Reviews and Features

Winner of the prestigious J.B. Jackson Book Prize in the 2023 Landscape Studies Initiative awards from the Center for Cultural Landscapes.

"Taylor-Leduc traces the lasting effects of the queen’s garden legacy across three generations of French imperial consorts as Empresses Joséphine, Marie-Louise, and Eugénie asserted their own agency through garden spaces that echoed aspects of their predecessor’s innovations. Taylor-Leduc concludes that the gardens at the Petit Trianon and, later, Malmaison were not extravagant personal spaces for dissimulation or frivolity. Rather, these carefully curated landscapes carved out spaces for women consorts’ empowerment and celebrity while upholding societal and court expectations of femininity and etiquette."
-- Amanda Strasik, CAA Reviews

Susan Taylor-Leduc

Marie-Antoinette’s Legacy

The Politics of French Garden Patronage and Picturesque Design, 1775-1867

Challenging the established historiography that frames the French picturesque garden movement as an international style, this book contends that the French picturesque gardens from 1775 until 1867 functioned as liminal zones at the epicenter of court patronage systems. Four French consorts—queen Marie-Antoinette and empresses Joséphine Bonaparte, Marie-Louise and Eugénie—constructed their gardens betwixt and between court ritual and personal agency, where they transgressed sociopolitical boundaries in order to perform gender and identity politics. Each patron endorsed embodied strolling, promoting an awareness of the sentient body in artfully contrived sensoria at the Petit Trianon and Malmaison, transforming these places into spaces of shared affectivity. The gardens became living legacies, where female agency, excluded from the garden history canon, created a forum for spatial politics.

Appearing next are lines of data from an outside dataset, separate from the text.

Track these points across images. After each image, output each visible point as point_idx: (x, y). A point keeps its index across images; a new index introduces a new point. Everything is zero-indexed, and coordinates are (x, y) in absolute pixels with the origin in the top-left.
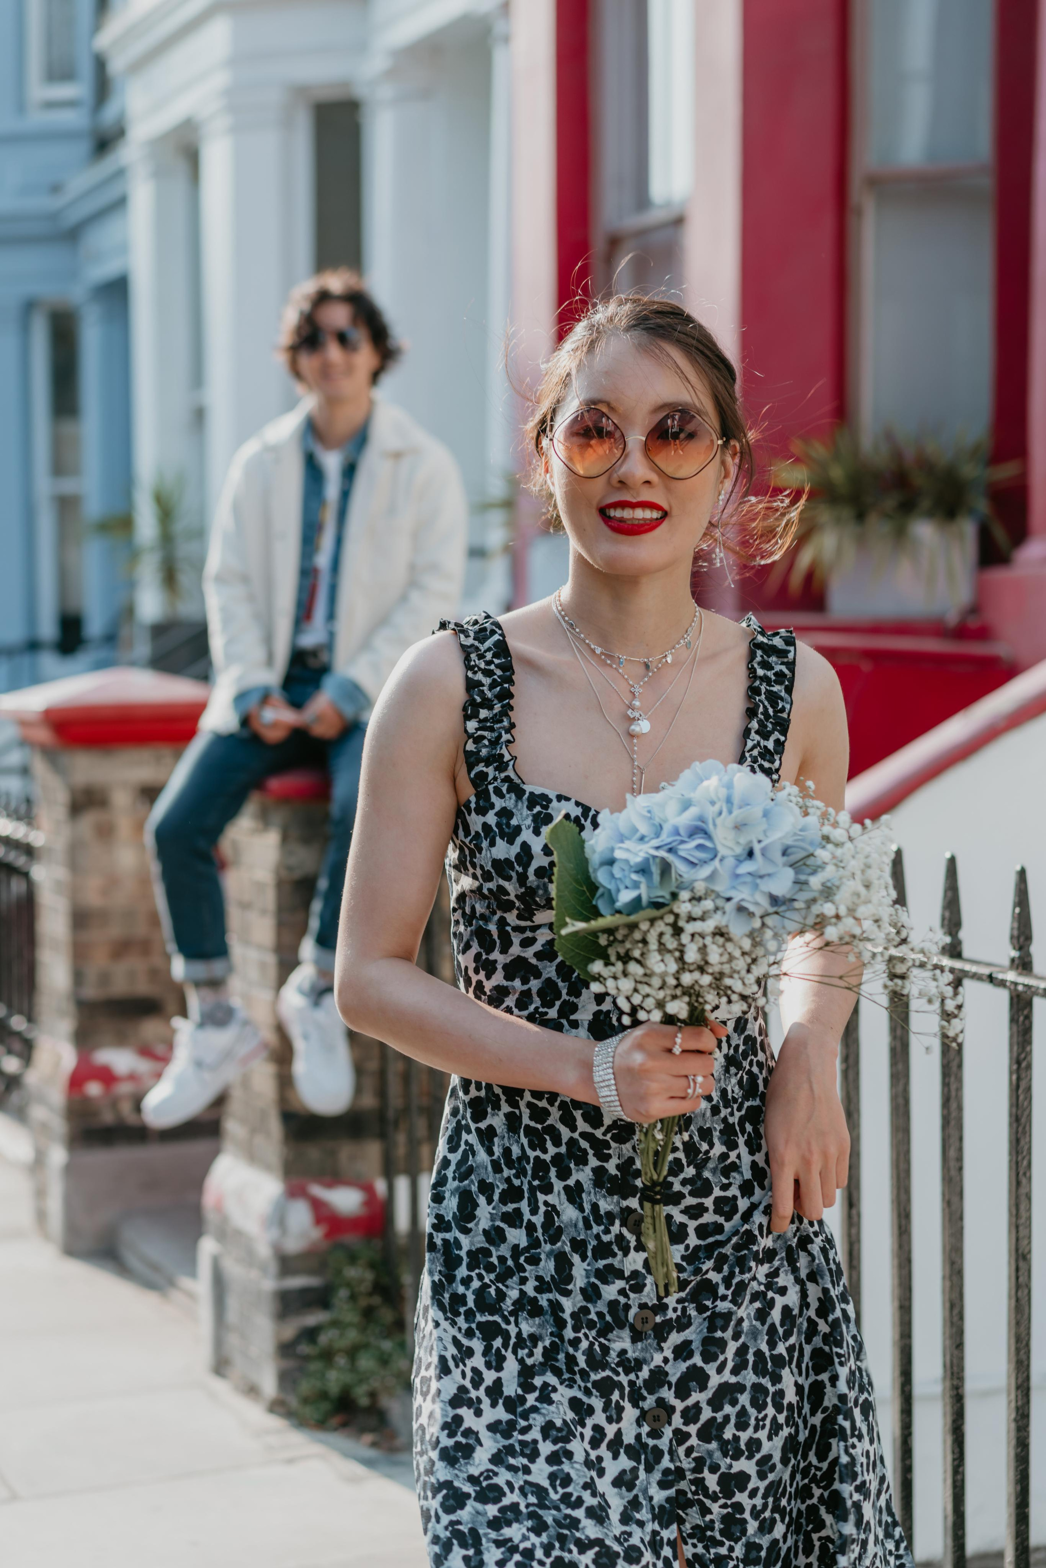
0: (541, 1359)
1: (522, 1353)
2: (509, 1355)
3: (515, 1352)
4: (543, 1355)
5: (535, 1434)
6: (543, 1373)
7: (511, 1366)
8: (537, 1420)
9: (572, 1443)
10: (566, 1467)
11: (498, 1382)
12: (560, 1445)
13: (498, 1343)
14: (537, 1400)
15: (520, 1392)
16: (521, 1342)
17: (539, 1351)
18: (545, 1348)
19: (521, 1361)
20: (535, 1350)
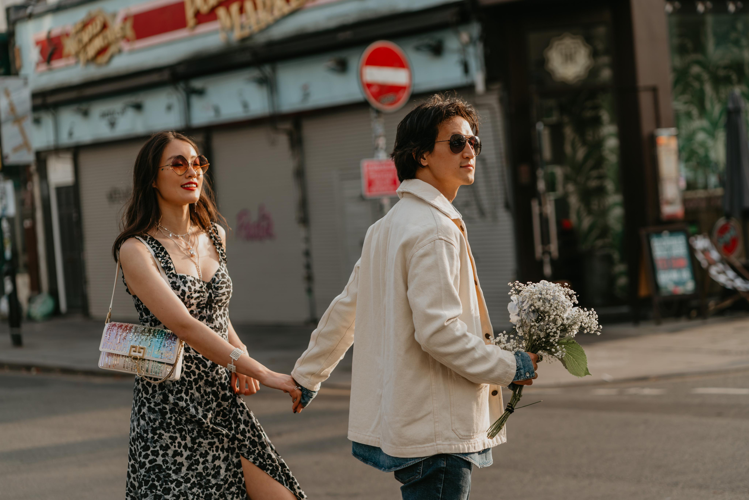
0: (197, 435)
1: (191, 434)
2: (187, 436)
3: (189, 435)
4: (197, 433)
5: (198, 457)
6: (198, 439)
7: (188, 438)
8: (198, 453)
9: (208, 457)
10: (207, 465)
11: (186, 444)
12: (205, 458)
13: (184, 433)
14: (197, 446)
15: (192, 445)
16: (189, 432)
17: (195, 432)
18: (197, 431)
19: (191, 437)
20: (194, 433)
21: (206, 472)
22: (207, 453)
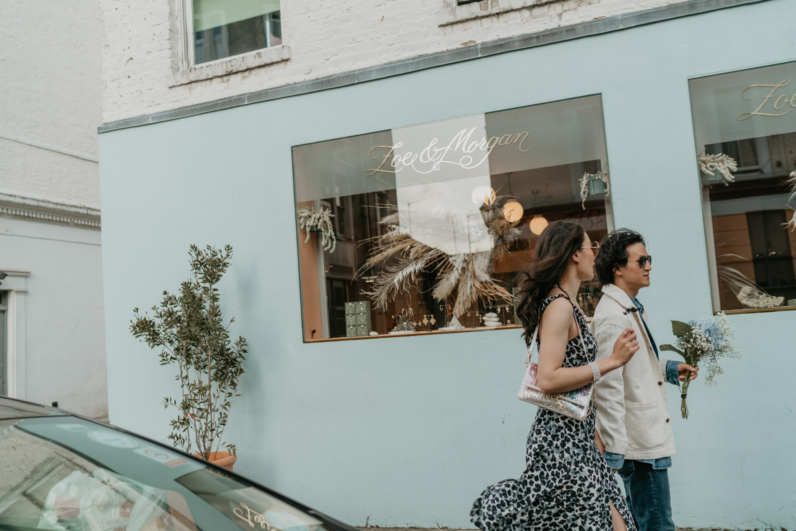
21: (579, 493)
22: (586, 479)
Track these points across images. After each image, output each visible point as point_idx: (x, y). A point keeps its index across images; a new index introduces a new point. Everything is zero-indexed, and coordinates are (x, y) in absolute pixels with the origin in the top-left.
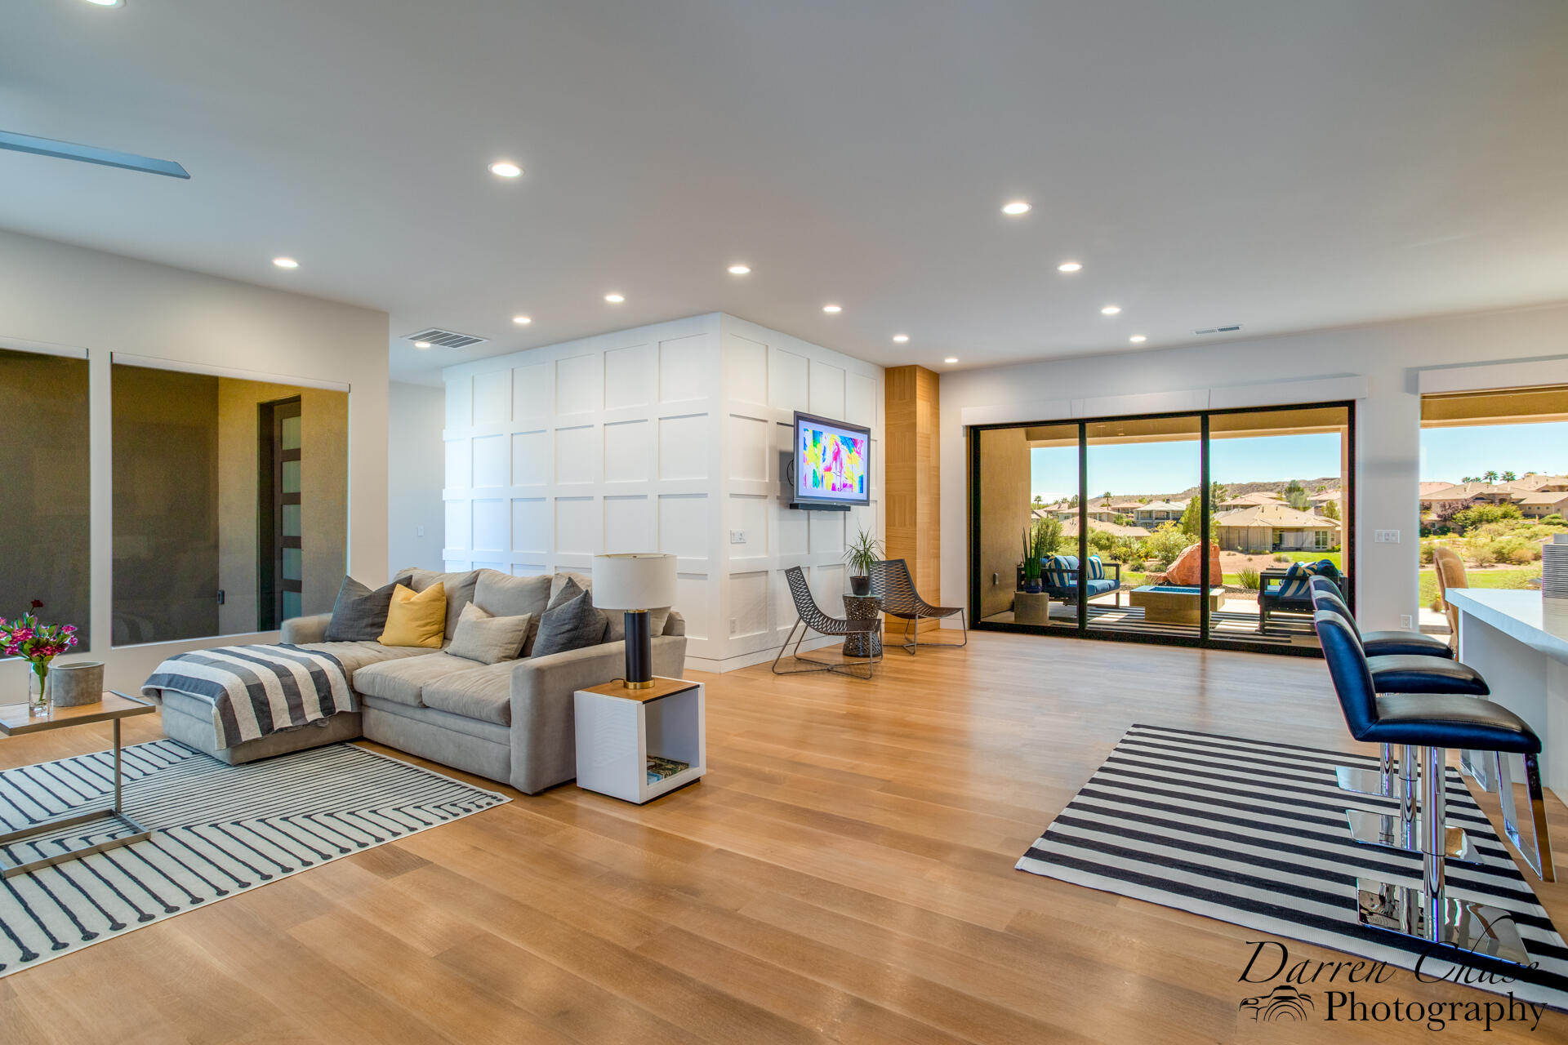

Beyond the garden gates, the spatial experience of the picturesque influenced the development of cultural fields dedicated to performances of subjectivity, including landscape design, cultural geography and the origination of landscape aesthetics in France.

Susan Taylor-Leduc

Susan Taylor-Leduc earned both her masters and doctoral degrees from the University of Pennsylvania. Since 1992, she has worked as a teacher, curator and university administrator in Paris. She is currently affiliated with the Centre de Recherche du Château de Versailles.